RECORDED INFORMATION.
[Start of Attachment]

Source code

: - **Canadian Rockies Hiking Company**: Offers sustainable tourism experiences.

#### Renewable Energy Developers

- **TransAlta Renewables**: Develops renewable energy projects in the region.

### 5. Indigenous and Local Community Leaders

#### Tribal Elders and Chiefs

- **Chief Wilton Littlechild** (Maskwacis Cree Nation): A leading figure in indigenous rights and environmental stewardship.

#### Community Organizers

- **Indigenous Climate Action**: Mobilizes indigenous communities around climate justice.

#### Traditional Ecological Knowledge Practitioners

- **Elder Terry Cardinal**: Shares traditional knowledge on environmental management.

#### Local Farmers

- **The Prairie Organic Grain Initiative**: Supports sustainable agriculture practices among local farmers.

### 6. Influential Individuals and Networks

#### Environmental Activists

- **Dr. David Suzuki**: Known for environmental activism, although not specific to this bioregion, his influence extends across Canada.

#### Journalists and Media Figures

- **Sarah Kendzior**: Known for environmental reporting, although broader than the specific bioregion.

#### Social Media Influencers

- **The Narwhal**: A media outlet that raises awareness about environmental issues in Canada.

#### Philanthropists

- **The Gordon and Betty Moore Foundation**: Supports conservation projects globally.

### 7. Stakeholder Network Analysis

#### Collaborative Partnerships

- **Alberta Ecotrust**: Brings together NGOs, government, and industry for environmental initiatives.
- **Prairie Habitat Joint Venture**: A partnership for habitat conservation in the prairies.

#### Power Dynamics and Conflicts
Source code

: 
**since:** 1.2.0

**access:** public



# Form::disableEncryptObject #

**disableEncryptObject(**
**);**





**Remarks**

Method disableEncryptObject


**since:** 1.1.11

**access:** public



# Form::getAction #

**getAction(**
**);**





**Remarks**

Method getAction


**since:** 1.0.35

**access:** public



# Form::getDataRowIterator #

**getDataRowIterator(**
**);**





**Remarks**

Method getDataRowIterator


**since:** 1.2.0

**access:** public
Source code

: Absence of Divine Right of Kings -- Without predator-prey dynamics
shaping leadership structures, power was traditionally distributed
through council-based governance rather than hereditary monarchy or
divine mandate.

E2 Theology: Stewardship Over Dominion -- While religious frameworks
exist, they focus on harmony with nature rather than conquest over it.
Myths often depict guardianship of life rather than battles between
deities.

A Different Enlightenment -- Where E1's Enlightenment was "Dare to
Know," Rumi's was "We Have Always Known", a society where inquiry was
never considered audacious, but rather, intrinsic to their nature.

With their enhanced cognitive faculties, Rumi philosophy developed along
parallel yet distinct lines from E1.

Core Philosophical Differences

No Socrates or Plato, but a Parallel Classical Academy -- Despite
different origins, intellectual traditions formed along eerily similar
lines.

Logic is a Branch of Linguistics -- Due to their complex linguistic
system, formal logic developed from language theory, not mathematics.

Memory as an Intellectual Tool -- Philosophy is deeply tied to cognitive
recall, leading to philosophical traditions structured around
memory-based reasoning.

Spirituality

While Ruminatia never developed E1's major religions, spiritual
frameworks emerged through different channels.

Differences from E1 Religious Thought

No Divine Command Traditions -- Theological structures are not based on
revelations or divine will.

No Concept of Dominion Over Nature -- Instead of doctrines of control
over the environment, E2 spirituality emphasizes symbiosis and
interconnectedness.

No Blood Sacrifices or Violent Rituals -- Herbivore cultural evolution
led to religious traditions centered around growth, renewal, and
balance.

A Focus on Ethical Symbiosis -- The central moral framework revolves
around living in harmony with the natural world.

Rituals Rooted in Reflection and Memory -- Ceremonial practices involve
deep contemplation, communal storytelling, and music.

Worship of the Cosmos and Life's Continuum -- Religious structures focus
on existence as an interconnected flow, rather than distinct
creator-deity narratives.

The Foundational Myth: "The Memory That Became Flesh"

[End of Attachment]

TASK INSTRUCTIONS.
Go through the records and gather the lines that hold "rather".

TASK SOLUTION.
through council-based governance rather than hereditary monarchy or
exist, they focus on harmony with nature rather than conquest over it.
Myths often depict guardianship of life rather than battles between
never considered audacious, but rather, intrinsic to their nature.
on existence as an interconnected flow, rather than distinct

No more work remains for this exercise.